> **Task to carry out**: Beginning with the first line below, output every record verbatim and leave out the images.

> **Information given**:

□ □ □

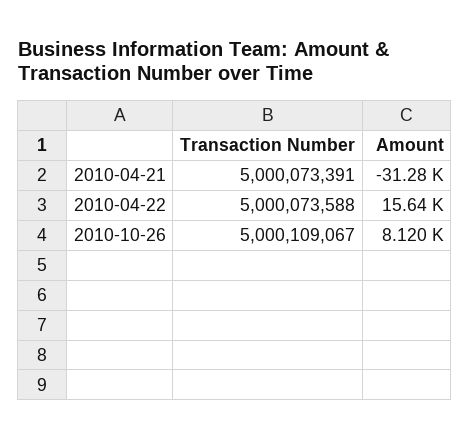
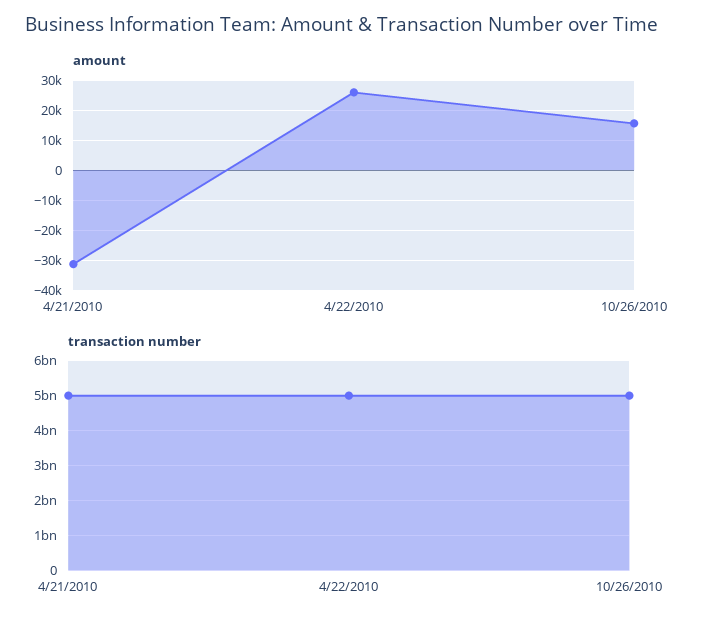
  {
    "Transaction Number": {
      "2010-04-21": 5000073391,
      "2010-04-22": 5000073588,
      "2010-10-26": 5000109067
    },
    "Amount": {
      "2010-04-21": -31280,
-     "2010-04-22": 15640,
+     "2010-04-22": 26000,
-     "2010-10-26": 8120
+     "2010-10-26": 16000
    }
  }

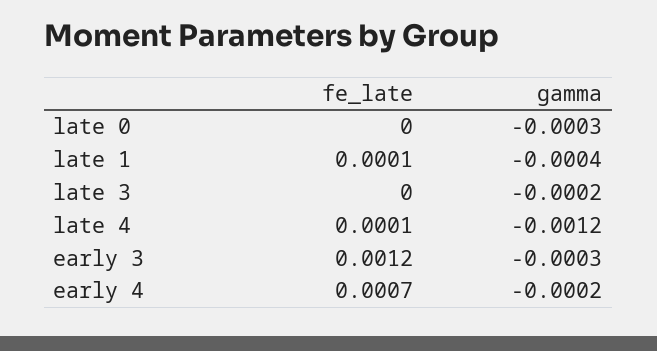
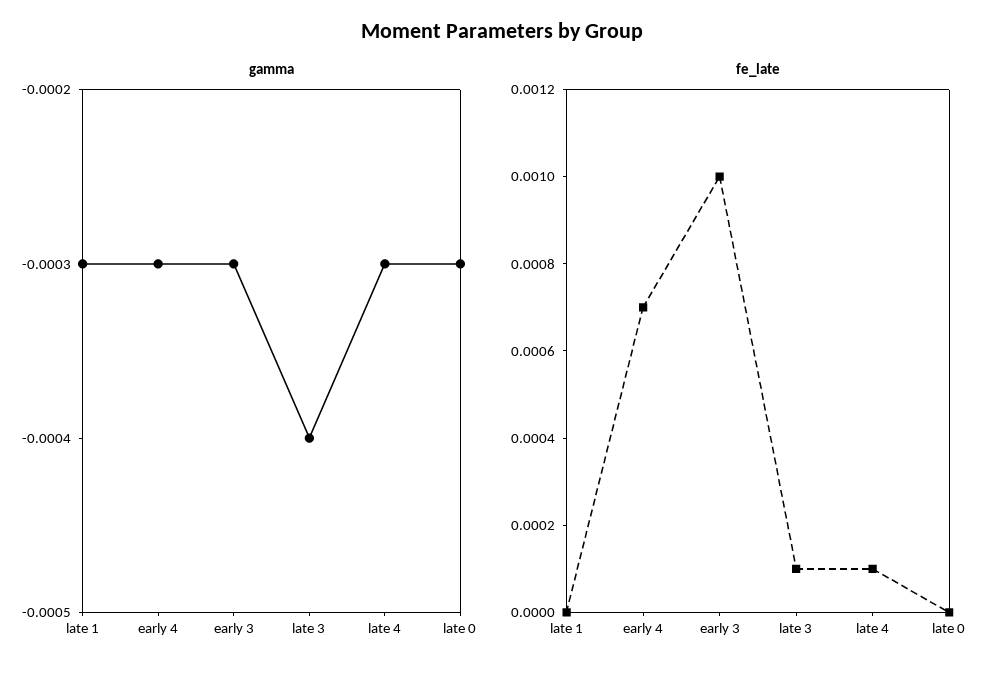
  {
    "fe_late": {
      "late 0": 0,
-     "late 1": 0.0001,
+     "late 1": 0,
-     "late 3": 0,
+     "late 3": 0.0001,
      "late 4": 0.0001,
-     "early 3": 0.0012,
+     "early 3": 0.001,
      "early 4": 0.0007
    },
    "gamma": {
      "late 0": -0.0003,
-     "late 1": -0.0004,
+     "late 1": -0.0003,
-     "late 3": -0.0002,
+     "late 3": -0.0004,
-     "late 4": -0.0012,
+     "late 4": -0.0003,
      "early 3": -0.0003,
-     "early 4": -0.0002
+     "early 4": -0.0003
    }
  }

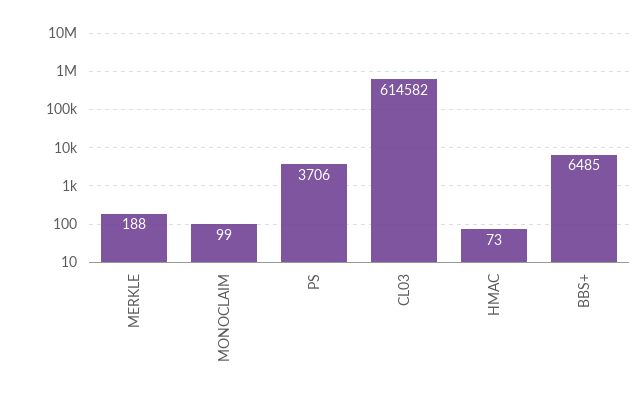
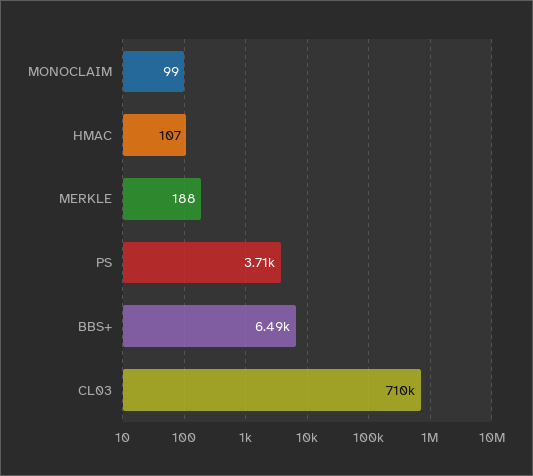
  {
    "MERKLE": 188,
    "MONOCLAIM": 99,
    "PS": 3706,
-   "CL03": 614582,
+   "CL03": 710000,
-   "HMAC": 73,
+   "HMAC": 107,
    "BBS+": 6485
  }

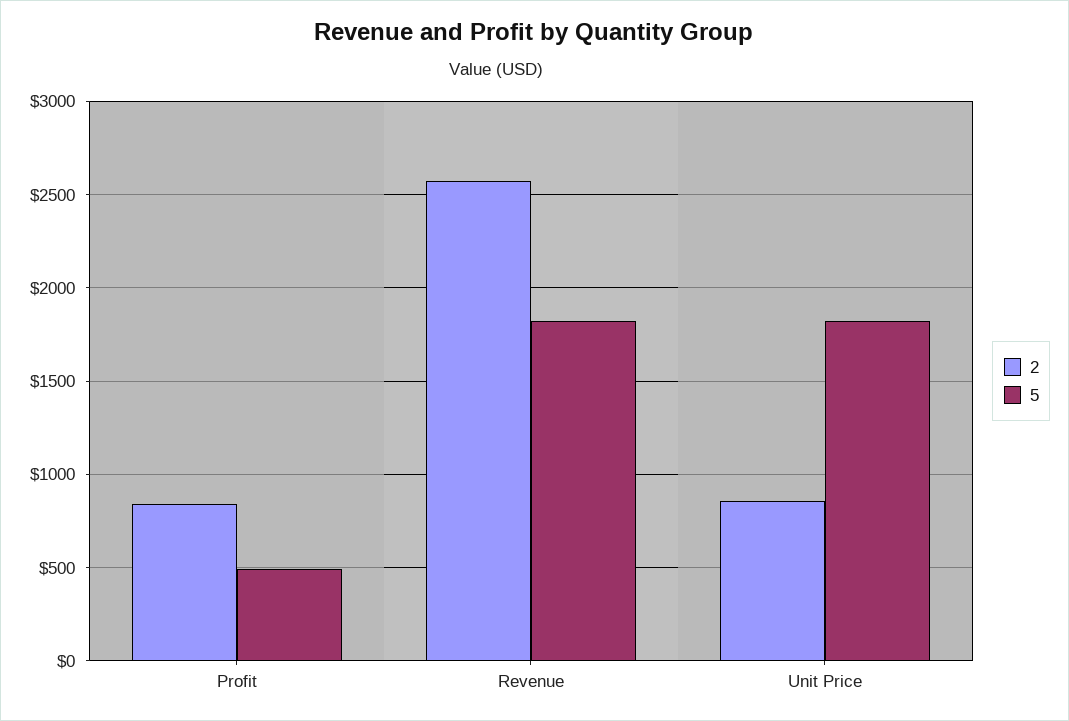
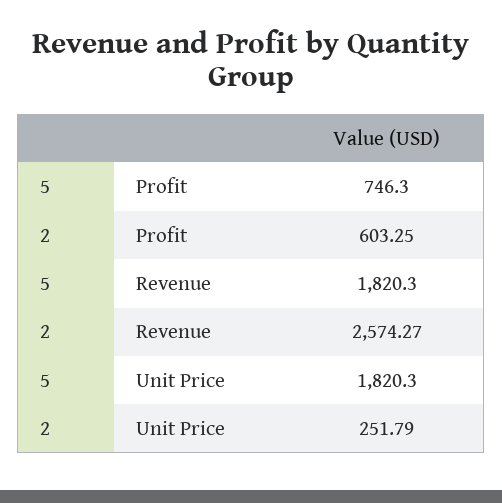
  {
    "2": {
-     "Profit": 850,
+     "Profit": 603.25,
      "Revenue": 2574.27,
-     "Unit Price": 850
+     "Unit Price": 251.79
    },
    "5": {
-     "Profit": 500,
+     "Profit": 746.3,
      "Revenue": 1820.3,
      "Unit Price": 1820.3
    }
  }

□ □ □

> **Answer section**:
  {
    "Transaction Number": {
      "2010-04-21": 5000073391,
      "2010-04-22": 5000073588,
      "2010-10-26": 5000109067
    },
    "Amount": {
      "2010-04-21": -31280,
-     "2010-04-22": 15640,
+     "2010-04-22": 26000,
-     "2010-10-26": 8120
+     "2010-10-26": 16000
    }
  }

  {
    "fe_late": {
      "late 0": 0,
-     "late 1": 0.0001,
+     "late 1": 0,
-     "late 3": 0,
+     "late 3": 0.0001,
      "late 4": 0.0001,
-     "early 3": 0.0012,
+     "early 3": 0.001,
      "early 4": 0.0007
    },
    "gamma": {
      "late 0": -0.0003,
-     "late 1": -0.0004,
+     "late 1": -0.0003,
-     "late 3": -0.0002,
+     "late 3": -0.0004,
-     "late 4": -0.0012,
+     "late 4": -0.0003,
      "early 3": -0.0003,
-     "early 4": -0.0002
+     "early 4": -0.0003
    }
  }

  {
    "MERKLE": 188,
    "MONOCLAIM": 99,
    "PS": 3706,
-   "CL03": 614582,
+   "CL03": 710000,
-   "HMAC": 73,
+   "HMAC": 107,
    "BBS+": 6485
  }

  {
    "2": {
-     "Profit": 850,
+     "Profit": 603.25,
      "Revenue": 2574.27,
-     "Unit Price": 850
+     "Unit Price": 251.79
    },
    "5": {
-     "Profit": 500,
+     "Profit": 746.3,
      "Revenue": 1820.3,
      "Unit Price": 1820.3
    }
  }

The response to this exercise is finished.